Серен, к ее чести, не вздрогнула, не заахала и не сказала какой-нибудь глупости вроде «Иди ты, врешь». Просто молча заглянула мне в глаза. А потом появился Адам и сразу заметил, что мы примолкли.
— Девочки, вы тут не ссоритесь, надеюсь?
— Нет, — улыбнулась Серен. — Я узнала, что у тебя совершенно замечательная сестра.
— Да, она круче меня, — сказал Адам, дружески, как своего парня, потрепав меня по плечу.
— Это верно.
Через две недели Серен связалась со мной и сказала, что готова показать мне главу. Я попросила закинуть рукопись в издательство и пообещала связаться с ней.
— Ты сама будешь читать или отдашь кому-то из своих шестерок? — спросила Серен.
— Сама прочитаю, конечно, а шестерок у меня нет.

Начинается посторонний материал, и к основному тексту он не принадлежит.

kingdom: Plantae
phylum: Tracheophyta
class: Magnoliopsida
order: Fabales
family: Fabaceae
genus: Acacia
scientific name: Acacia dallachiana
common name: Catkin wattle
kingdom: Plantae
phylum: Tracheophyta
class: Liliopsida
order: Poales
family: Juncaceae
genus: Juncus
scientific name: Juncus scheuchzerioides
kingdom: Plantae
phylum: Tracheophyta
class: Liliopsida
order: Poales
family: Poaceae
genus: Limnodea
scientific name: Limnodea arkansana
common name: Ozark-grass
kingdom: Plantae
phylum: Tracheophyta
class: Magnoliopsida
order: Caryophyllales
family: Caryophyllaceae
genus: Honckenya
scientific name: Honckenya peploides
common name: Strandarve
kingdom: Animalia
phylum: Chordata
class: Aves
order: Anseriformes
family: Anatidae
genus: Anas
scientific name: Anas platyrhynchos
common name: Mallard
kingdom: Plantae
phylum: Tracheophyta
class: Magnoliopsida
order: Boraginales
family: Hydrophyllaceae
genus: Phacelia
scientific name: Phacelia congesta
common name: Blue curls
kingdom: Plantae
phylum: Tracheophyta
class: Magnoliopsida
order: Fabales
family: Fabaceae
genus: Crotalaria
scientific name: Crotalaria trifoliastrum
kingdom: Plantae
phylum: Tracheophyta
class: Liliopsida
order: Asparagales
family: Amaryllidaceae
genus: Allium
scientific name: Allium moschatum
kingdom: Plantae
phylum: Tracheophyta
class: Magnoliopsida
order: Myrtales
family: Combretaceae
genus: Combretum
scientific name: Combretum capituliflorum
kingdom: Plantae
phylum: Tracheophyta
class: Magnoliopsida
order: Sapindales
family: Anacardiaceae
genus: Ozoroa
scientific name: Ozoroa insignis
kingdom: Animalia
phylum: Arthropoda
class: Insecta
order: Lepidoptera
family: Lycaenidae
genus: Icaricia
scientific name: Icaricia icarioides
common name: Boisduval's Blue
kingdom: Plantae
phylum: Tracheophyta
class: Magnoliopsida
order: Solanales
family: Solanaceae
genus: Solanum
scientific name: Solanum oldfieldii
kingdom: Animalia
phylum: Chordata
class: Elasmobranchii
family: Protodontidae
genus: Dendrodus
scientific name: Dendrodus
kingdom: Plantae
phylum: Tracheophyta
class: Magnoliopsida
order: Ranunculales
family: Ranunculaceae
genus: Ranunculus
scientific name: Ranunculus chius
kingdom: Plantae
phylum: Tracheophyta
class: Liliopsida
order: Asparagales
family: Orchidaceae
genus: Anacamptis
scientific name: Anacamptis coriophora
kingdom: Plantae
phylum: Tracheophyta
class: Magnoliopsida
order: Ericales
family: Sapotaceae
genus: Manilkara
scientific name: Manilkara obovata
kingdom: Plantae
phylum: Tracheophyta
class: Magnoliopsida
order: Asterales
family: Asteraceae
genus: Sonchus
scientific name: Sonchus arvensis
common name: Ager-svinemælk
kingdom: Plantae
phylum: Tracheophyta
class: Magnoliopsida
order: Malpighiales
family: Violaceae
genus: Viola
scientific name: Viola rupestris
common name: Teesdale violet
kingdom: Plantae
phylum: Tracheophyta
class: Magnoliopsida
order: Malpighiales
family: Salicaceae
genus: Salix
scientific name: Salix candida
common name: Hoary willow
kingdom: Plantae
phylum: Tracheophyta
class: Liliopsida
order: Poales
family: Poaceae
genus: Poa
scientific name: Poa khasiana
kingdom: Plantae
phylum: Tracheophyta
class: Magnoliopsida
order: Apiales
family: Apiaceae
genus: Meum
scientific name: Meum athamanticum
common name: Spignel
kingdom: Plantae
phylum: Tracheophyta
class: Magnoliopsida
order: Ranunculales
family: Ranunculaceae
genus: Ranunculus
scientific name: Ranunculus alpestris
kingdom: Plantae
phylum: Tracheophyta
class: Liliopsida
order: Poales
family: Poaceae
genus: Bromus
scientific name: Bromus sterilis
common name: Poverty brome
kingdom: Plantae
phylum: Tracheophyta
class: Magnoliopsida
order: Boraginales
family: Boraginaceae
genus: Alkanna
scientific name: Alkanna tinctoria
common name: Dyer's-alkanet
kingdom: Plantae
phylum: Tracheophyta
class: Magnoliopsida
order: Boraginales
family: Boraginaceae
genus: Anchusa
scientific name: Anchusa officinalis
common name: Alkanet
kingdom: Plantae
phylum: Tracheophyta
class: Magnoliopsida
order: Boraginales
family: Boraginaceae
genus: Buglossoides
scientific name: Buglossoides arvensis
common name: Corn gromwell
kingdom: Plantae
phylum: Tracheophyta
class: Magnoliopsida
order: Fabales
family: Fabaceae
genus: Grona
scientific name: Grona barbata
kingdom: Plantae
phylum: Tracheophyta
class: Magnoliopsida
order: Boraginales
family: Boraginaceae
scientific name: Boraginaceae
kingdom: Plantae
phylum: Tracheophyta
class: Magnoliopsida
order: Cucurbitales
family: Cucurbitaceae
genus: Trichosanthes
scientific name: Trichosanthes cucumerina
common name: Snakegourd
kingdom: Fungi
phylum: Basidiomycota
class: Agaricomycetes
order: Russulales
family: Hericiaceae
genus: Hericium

Только младший редактор и секретарь. Если мне понравится, я приглашу тебя на ужин.
— А если нет?
— Тогда встречаться не будем, но я расскажу, что не так и почему меня не зацепило.
— Ты очень прямолинейна.
— Это мой стиль.
Однажды то же самое сказал мне Джек:
— Вы почти никогда не стараетесь подсластить пилюлю, но делаете это без жестокости и не перегружаете своими собственными заморочками. Хотя, если вдуматься, все, что мы делаем в жизни, полно до краев нашими собственными заморочками.
Джек… На стене в моем кабинете висела фотография в рамке — это был тот самый кабинет, который раньше занимал он. На снимке мы с Джеком сидели за переговорным столом, между нами лежала рукопись, и Джек указывал на абзац, испещренный исправлениями и его комментариями, нацарапанными на полях.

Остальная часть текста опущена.